Curiosités & Trésors (Septembre 2025)
Les Archives départementales conservent de précieux fonds iconographiques. On y retrouve des photographies, des cartes et plans, des affiches, des dessins, des gravures...
Selon le Dictionnaire de terminologie archivistique.doc (francearchives.gouv.fr) :
- les documents figurés (ou iconographiques) sont des "Documents composés essentiellement d'images fixes comportant un élément de dessin, de figuration graphique ou photographique."
- les documents photographiques sont des "Documents sur support photographique, incluant les diapositives, les négatifs, les épreuves, voire les documents s'y rapportant".
- les documents cartographiques concernent "les cartes et plans, quelle que soit leur échelle".
Au fur et à mesure des classements, des inventaires sont élaborés et rendus disponibles en ligne.
Tous les mois, les Archives départementales du Gard vous proposent de découvrir des documents originaux et uniques extraits de leurs fonds iconographiques. Les "Curiosités & Trésors" du mois vous sont présentés.
Septembre 2025
+ d'infos : Une eau-forte de Frans Hogenberg (Arch. dép. du Gard : 5 Fi 45)
Ce mois-ci, nous vous présentons une estampe originale particulièrement rare, conservée dans le fonds 5 Fi des Archives départementales du Gard. Attribuée à un graveur flamand, cette œuvre illustre un épisode marquant de notre histoire locale : la Michelade.
Ce document iconographique remarquable nous est parvenu dans un excellent état de conservation. Il a été produit par le talentueux Frans Hogenberg (1535-1590), à la fois dessinateur, graveur, cartographe et éditeur. L’originalité de son œuvre a notamment inspiré Pieter Bruegel l’Ancien, célèbre pour ses scènes populaires flamandes. Hogenberg appartenait à une famille de graveurs renommée, active en Europe du Nord et en France. Il réalisa notamment les gravures du premier atlas de vues de villes de la Renaissance, le Theatrum orbis terrarum, ou Théâtre des cités du Monde, ouvrage remarquable publié en 1570, traduit en plusieurs langues et réédité plus de trente fois !
Cette très belle épreuve — dont il existe une version en couleur (aquarellée à la main), conservée à la Bibliothèque nationale de Paris — reprend les codes iconographiques de l’atelier d’Hogenberg : on y retrouve, comme souvent, un cartouche en marge inférieure comportant des explications en allemand évoquant le contexte historique, accompagné, en-dessous, d’une mention de la date.

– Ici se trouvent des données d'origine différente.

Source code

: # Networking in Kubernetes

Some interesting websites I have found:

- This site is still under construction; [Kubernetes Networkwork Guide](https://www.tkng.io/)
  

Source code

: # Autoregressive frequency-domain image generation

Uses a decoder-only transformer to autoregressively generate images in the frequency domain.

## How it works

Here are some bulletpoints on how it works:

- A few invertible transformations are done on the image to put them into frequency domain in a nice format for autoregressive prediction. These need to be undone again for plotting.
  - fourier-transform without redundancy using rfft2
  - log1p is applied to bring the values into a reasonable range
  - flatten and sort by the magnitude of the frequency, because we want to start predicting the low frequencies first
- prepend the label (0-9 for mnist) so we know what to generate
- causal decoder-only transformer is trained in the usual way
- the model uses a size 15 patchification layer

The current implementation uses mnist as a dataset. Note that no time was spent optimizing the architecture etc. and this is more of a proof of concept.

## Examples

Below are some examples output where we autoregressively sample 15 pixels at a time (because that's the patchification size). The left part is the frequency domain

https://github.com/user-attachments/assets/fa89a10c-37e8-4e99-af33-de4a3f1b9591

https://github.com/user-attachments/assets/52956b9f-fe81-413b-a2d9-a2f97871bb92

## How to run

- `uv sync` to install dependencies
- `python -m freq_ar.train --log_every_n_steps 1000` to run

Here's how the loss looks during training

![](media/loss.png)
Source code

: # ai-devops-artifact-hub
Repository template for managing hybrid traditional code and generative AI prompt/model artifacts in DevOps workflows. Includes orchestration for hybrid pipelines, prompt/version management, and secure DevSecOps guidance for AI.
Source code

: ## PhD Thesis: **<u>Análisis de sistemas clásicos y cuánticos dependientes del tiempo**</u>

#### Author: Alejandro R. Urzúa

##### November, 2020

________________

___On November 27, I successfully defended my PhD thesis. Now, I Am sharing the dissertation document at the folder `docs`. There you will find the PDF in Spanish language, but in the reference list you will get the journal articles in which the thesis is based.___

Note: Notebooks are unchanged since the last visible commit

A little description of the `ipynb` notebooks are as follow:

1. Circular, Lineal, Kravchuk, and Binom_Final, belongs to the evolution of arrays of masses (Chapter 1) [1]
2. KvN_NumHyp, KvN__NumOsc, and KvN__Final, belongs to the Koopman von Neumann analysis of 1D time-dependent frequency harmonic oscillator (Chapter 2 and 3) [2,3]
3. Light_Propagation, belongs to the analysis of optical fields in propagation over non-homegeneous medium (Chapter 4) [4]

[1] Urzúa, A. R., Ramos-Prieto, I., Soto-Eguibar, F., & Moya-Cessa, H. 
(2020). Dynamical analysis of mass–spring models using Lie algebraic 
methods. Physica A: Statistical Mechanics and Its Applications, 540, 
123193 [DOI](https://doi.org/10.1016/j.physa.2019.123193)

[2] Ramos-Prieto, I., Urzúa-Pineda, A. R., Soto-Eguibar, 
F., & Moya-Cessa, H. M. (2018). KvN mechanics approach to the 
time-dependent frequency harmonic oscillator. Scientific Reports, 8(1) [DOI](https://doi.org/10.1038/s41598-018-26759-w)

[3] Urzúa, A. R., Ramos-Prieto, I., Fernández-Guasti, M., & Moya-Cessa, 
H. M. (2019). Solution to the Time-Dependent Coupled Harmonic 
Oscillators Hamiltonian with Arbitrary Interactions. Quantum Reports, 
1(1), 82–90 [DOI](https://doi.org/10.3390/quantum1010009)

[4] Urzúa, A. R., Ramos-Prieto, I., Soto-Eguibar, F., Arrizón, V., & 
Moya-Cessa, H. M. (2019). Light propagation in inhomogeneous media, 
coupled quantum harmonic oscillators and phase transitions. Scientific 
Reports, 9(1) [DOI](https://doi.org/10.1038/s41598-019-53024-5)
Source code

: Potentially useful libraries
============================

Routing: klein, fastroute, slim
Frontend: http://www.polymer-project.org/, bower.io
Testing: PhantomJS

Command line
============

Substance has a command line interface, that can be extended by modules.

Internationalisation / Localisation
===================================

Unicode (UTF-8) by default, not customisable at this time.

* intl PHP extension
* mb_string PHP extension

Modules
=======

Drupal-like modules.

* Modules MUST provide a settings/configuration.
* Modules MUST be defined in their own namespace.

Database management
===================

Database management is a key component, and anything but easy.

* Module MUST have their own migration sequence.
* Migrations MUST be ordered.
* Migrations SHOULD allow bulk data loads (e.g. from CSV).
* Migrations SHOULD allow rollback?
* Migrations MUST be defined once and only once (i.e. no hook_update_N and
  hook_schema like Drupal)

L’atelier d’Hogenberg, composé de nombreux élèves et assistants, proposait une production très diversifiée : scènes fantastiques, allégoriques, humoristiques, mais aussi des représentations de l’actualité, les fameuses Geschichtsblätter ou « feuilles d’histoire », souvent sensationnalistes et extrêmement populaires. Publiées à l’unité dès 1558, elles furent ensuite réunies pour former un exceptionnel recueil contenant au total 71 planches dont 34 planches documentent les guerres de Religion en France. C’est donc dans un ouvrage de grand format oblong, luxueusement relié, que fut présentée cette gravure de la Michelade, la cinquantième ; elle n’est pas signée puisqu’appartenant à un recueil. Notre exemplaire, imprimé plus tardivement s’en distingue légèrement : il ne porte pas le numéro 50 mais présente, sur l’épreuve, des lettres capitales de A à G renvoyant à une légende — aujourd’hui disparue — détaillant la scène.
Le rôle de la gravure au XVIe siècle dans la diffusion des événements d’actualité fut déterminant, d’autres graveurs de renom s’attachèreront encore à représenter la Michelade. Au milieu du XVIIIe siècle, dans son Histoire civile, ecclésiastique et littéraire de la ville de Nismes avec les preuves, l’historien Léon Ménard reproduit en frontispice du Livre XVI, une copie inspirée de l’estampe d’Hogenberg, réalisée par une artiste qui signe Anna Fonbonne. Il est d’ailleurs extrêmement rare de trouver une femme graveur à cette époque. Cette variation dans la représentation graphique de l’événement illustre à la fois la permanence d’un sujet historique et la vitalité d’un modèle artistique originel.
Nous étudierons, sous un angle historique cette fois, cette autre gravure dans notre prochaine publication.